Au niveau sociétal, je suis convaincue qu’une approche plus holistique de la situation des jeunes permettra d’évaluer leur risque de récidive de façon plus juste, en mettant en évidence leurs difficultés, mais aussi leurs ressources. Généralement, ce risque de récidive est surestimé par le personnel psycho-social qui accorde beaucoup d’importance aux conduites délinquantes et à la gravité de l’acte.

Enfin, au niveau de la communauté scientifique, les approches basées sur les forces manquent encore de légitimité, car il n’y a pas suffisamment de preuves empiriques de leur efficacité. Mon projet pourrait permettre d’apporter des éléments tangibles en faveur de ces méthodes.

Quelles sont les prochaines étapes pour ta recherche ?

Dans un premier temps, je vais vérifier les qualités psychométriques de l’outil ERIFORE. Pour ce faire, je vais analyser des dossiers des jeunes qui ont été évalués sur base de cet outil et également rencontrer des intervenant.e.s de terrain qui utilisent ERIFORE.

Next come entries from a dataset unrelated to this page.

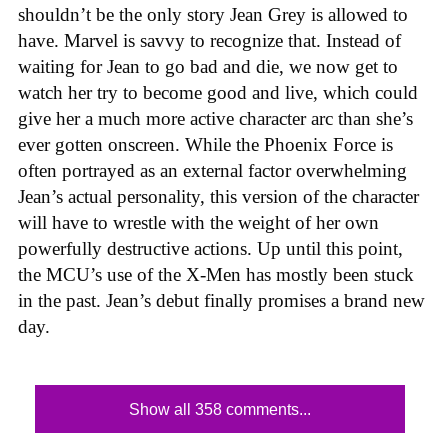
shouldn’t be the only story Jean Grey is allowed to
have. Marvel is savvy to recognize that. Instead of
waiting for Jean to go bad and die, we now get to
watch her try to become good and live, which could
give her a much more active character arc than she’s
ever gotten onscreen. While the Phoenix Force is
often portrayed as an external factor overwhelming
Jean’s actual personality, this version of the character
will have to wrestle with the weight of her own
powerfully destructive actions. Up until this point,
the MCU’s use of the X-Men has mostly been stuck
in the past. Jean’s debut finally promises a brand new
day.
Show all 358 comments...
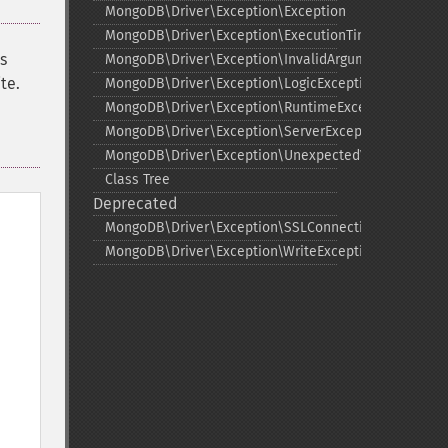
MongoDB\Driver\Exception\Exception
MongoDB\Driver\Exception\ExecutionTimeoutExcepti
s
MongoDB\Driver\Exception\InvalidArgumentExceptio
te.
MongoDB\Driver\Exception\LogicException
MongoDB\Driver\Exception\RuntimeException
MongoDB\Driver\Exception\ServerException
MongoDB\Driver\Exception\UnexpectedValueExcepti
Class Tree
Deprecated
MongoDB\Driver\Exception\SSLConnectionException
MongoDB\Driver\Exception\WriteException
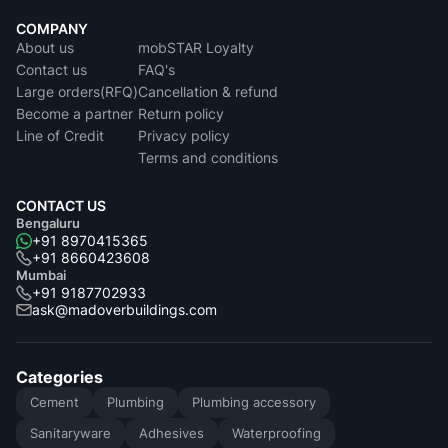
COMPANY
About us
mobSTAR Loyalty
Contact us
FAQ's
Large orders(RFQ)
Cancellation & refund
Become a partner
Return policy
Line of Credit
Privacy policy
Terms and conditions
CONTACT US
Bengaluru
+91 8970415365
+91 8660423608
Mumbai
+91 9187702933
ask@madoverbuildings.com
Categories
Cement
Plumbing
Plumbing accessory
Sanitaryware
Adhesives
Waterproofing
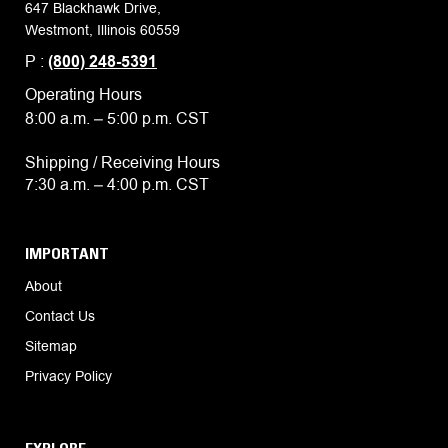
647 Blackhawk Drive,
Westmont, Illinois 60559
P :
(800) 248-5391
Operating Hours
8:00 a.m. – 5:00 p.m. CST
Shipping / Receiving Hours
7:30 a.m. – 4:00 p.m. CST
IMPORTANT
About
Contact Us
Sitemap
Privacy Policy
EXPLORE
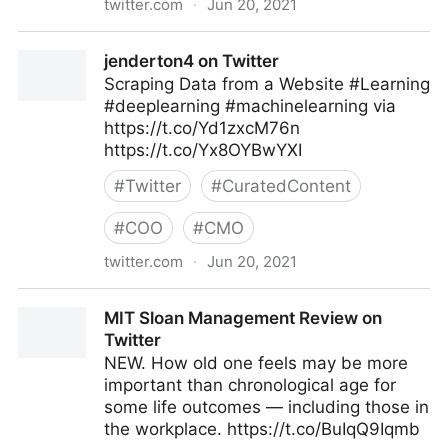
twitter.com
·
Jun 20, 2021
Machine Learning on Twitter
jenderton4 on Twitter
Scraping Data from a Website #Learning
#deeplearning #machinelearning via
https://t.co/Yd1zxcM76n
https://t.co/Yx8OYBwYXI
#
Twitter
#
CuratedContent
#
COO
#
CMO
twitter.com
·
Jun 20, 2021
jenderton4 on Twitter
MIT Sloan Management Review on
Twitter
NEW. How old one feels may be more
important than chronological age for
some life outcomes — including those in
the workplace. https://t.co/BuIqQ9Iqmb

Dans un second temps, je réaliserai un second travail de collecte de données directement auprès des jeunes concerné.e.s pour examiner leurs perceptions quant à leur environnement de prise en charge qui intègre le Good Lives Model, l’alliance thérapeutique qui se forme avec le personnel psycho-social, ou encore la façon dont ils/elles se sentent motivé.e.s ou non à s’impliquer dans leur prise en charge. Ces différentes variables seront analysées avec la récidive officielle, de façon à vérifier ce qui, dans la prise en charge, peut être mis en relation avec la (non) récidive.

Son parcours

Nadège est titulaire d’un bachelier d’assistante sociale et d’un master en criminologie de l’Université de Liège. En 2021, elle a obtenu la médaille du Fonds David-Constant. Avant d'obtenir la boourse FRESH, Nadège a contribué au projet de recherche financé par Belspo, intitulé @ntidote, qui porte sur deux formes de cyberviolences chez les jeunes âgés de 15 à 25 ans : le discours de haine en ligne et le partage non consensuel d’images intimes.